Mistaking intent for quality, Chalk N Duster’s greatest drawback is that it tries to take the high moral ground without substantiating its material or projecting the least bit of depth, feels Sukanya Verma
Teachers play an irreplaceable role in every child’s life. They not just impart education but see a spark in raw minds, hone its potential and believe in it when no one else will.
Of course, there are also haughty teachers who will ruin a kid’s confidence and torment them unreasonably in the name of discipline.
But Chalk N Duster isn’t concerned with the latter variety or even advocating literacy. Its prime aim is to highlight the plight of overworked, underpaid schoolteachers and the need for substantial perks or privileges.
A respectable enough idea that would make for a compelling viewing under better hands but director Jayant Gilatar’s sloppy ‘tribute’ never ever develops into anything noteworthy.
Shabana Azmi’s Vidya Sawant, who plays a committed Mathematics teacher in a private school, is the sort of life-altering ideal, students are likely to remember and revere till the end.
Her close colleague Jyoti (Juhi Chawla) specialises in Chemistry and mimicry, which she doesn’t teach but appears to be her only distinguishing attribute in Chalk N Duster’s loose narrative.
As the proverbial thorn in this rosy picture, Divya Dutta’s ambitious, vicious supervisor Kamini Gupta conspires along with one of the school’s dim-witted, boorish trustees (Arya Babbar) to take over (an utterly graceful) Zarina Wahab as principal and revamp the institute into an upmarket, exclusive brand by giving hell to its qualified tutoring staff.
Basically it’s goodbye chairs, complimentary tea. Ideally, such injustice should hit a poignant nerve but Gilatar’s ‘saas-bahu’ treatment of the tamely written face-offs between the harassed teachers and the tyrant principal or her toady, accompanied by a blaring, ill-fitted background score renders it absurd.
One minute we are subjected to prolonged scenes of exhausted teachers, next there’s abba-jabba-dabba fame’s Upasana Singh fantasising about giving a black eye to the rude supervisor.
There’s also this strange obsession with Gujarati characters and language, which means the Prime Minister of India will invariably find a mention. (There’s even a picture of him in the teacher’s staff room.)
What’s clumsier is the contrived route it takes to heighten the impact of its sanctimonious viewpoint and provide quick fixes.

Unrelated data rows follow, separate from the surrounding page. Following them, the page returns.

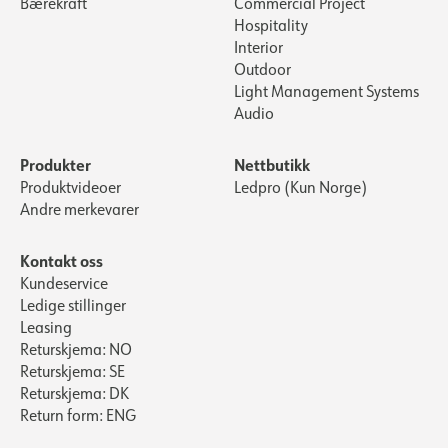
Bærekraft
Commercial Project
Hospitality
Interior
Outdoor
Light Management Systems
Audio
Produkter
Nettbutikk
Produktvideoer
Ledpro (Kun Norge)
Andre merkevarer
Kontakt oss
Kundeservice
Ledige stillinger
Leasing
Returskjema: NO
Returskjema: SE
Returskjema: DK
Return form: ENG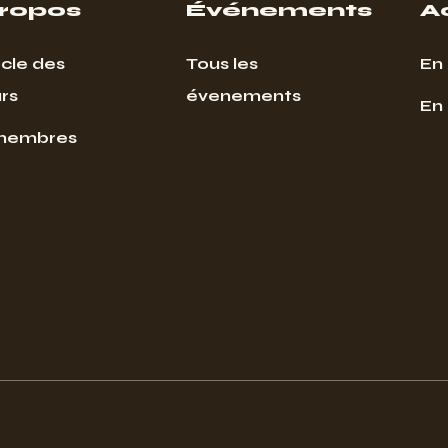
propos
Événements
A
cle des
Tous les
En 
rs
évenements
En
membres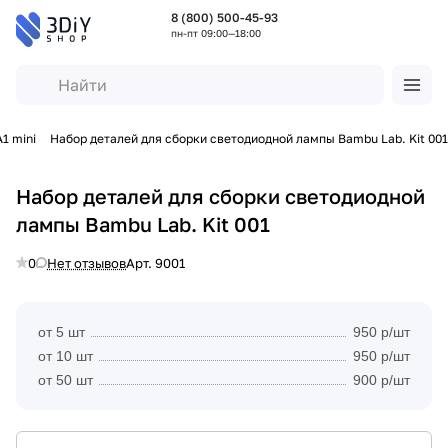
8 (800) 500-45-93
пн-пт 09:00—18:00
1 mini
Набор деталей для сборки светодиодной лампы Bambu Lab. Kit 001
Набор деталей для сборки светодиодной
лампы Bambu Lab. Kit 001
0
Нет отзывов
Арт.
9001
от 5 шт
950 р/шт
от 10 шт
950 р/шт
от 50 шт
900 р/шт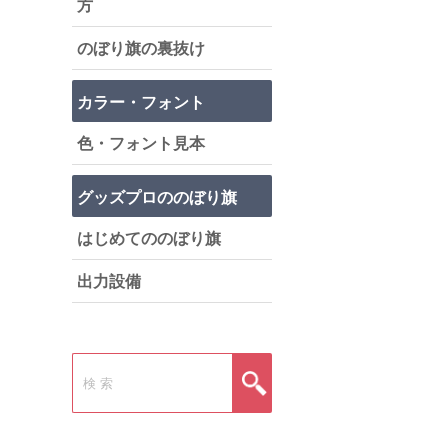
方
のぼり旗の裏抜け
カラー・フォント
色・フォント見本
グッズプロののぼり旗
はじめてののぼり旗
出力設備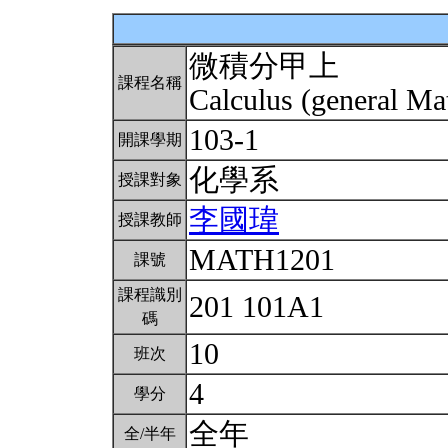
微積分甲上
課程名稱
Calculus (general Ma
103-1
開課學期
化學系
授課對象
李國瑋
授課教師
MATH1201
課號
課程識別
201 101A1
碼
10
班次
4
學分
全年
全/半年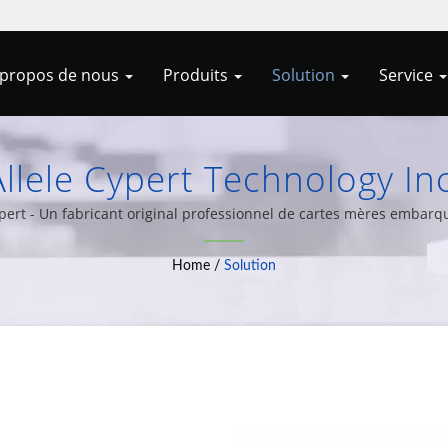
 propos de nous
Produits
Solution
Service
Allele Cypert Technology Inc
ypert - Un fabricant original professionnel de cartes mères embarqu
Home
/
Solution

Mistaking intent for quality, Chalk N Duster’s greatest drawback is that it tries to take the high moral ground without substantiating its material or projecting the least bit of depth.
There are stray moments when Chalk N Duster demonstrates the kind of film it could have been. Like the powerful outburst scene where Shabana Azmi blows up Divya Dutta’s inflated ego into smithereens or Juhi’s passionate appeal seeking Arjuns to come to Dronacharya’s rescue on television and most consistently Divya Dutta’s delightful hostility.
Despite those hideous wigs and tacky clothes, Dutta exudes a chilling callousness and shrewd confidence that almost makes you blind to partner-in-crime Arya Babbar’s exasperating presence. Others like Jackie Shroff and Richa Chadda are wasted in wishy-washy roles that don’t add up.
Still, if any of this helps the cause of teachers, good for Team Chalk N Duster. Where movie making is concerned, Gilatar needs to start on a clean slate.